Myocardial ischaemia in the first 48 hours after an operation is the single most important predictor of serious cardiac events, including cardiac death, myocardial infarction, unstable angina, congestive heart failure and serious arrhythmias [2]. High risk procedures with a risk of cardiac event greater than 5% include cardiac and vascular surgery, or major pelvic/GI surgery in the presence of pre-existing vascular disease. Preparations Prior to Surgery Essay. The majority of elective orthopaedic surgery is classed as intermediate risk, with a cardiac risk of less than 5% [28].

Respiratory Monitoring

Pulmonary complications are an important and common cause of post-operative morbidity and mortality and are particularly common after major abdominal and thoracic surgery. Risk factors for the development of post-operative pulmonary complications include high body mass index (BMI), smoking status and the presence of COPD [29]. Others include pre-operative respiratory illnesses, Intensive Care Unit (ICU) stay and mechanical ventilation in the post-operative period [30]. In order to adequately observe respiratory function and to identify post-operative respiratory complications the respiratory rate, heart rate and conscious level should be monitored routinely. Indicators of respiratory complications include respiratory rate <10 or >25 breaths per minute; pulse rate >100 beats per minute and reduced conscious level.

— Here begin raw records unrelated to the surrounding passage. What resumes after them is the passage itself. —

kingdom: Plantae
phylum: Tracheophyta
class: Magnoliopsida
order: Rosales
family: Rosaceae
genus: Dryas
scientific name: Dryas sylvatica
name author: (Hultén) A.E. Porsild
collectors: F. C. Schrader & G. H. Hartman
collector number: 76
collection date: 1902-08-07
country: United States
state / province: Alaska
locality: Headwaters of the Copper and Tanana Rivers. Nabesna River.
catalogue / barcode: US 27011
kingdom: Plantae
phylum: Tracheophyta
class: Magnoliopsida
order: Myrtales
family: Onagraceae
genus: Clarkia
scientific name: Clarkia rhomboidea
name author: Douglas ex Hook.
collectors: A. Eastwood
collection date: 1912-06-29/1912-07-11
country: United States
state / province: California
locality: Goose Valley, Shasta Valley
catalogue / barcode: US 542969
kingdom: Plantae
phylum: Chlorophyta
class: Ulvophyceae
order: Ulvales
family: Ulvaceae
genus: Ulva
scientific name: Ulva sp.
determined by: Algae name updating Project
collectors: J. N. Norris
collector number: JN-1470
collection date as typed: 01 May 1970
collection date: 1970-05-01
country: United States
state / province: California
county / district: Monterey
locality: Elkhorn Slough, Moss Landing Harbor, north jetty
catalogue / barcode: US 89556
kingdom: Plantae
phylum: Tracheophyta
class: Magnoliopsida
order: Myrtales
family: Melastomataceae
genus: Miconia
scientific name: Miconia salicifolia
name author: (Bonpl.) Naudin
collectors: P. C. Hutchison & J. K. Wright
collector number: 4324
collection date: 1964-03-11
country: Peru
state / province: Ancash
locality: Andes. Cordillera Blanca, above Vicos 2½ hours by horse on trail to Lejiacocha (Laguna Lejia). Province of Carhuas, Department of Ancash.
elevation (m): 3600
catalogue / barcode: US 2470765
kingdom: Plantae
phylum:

Patients in whom there is a suspicion of post-operative pulmonary complications should have an arterial blood gas analysis, a sputum culture and ECG. A CXR should be performed on suspicion of major collapse, effusions, pneumothorax or haemothorax. Generally accepted diagnostic criteria for respiratory failure, pulmonary infections and acute respiratory distress syndrome (ARDS) are summarised in Table 33 [2]. Preparations Prior to Surgery Essay.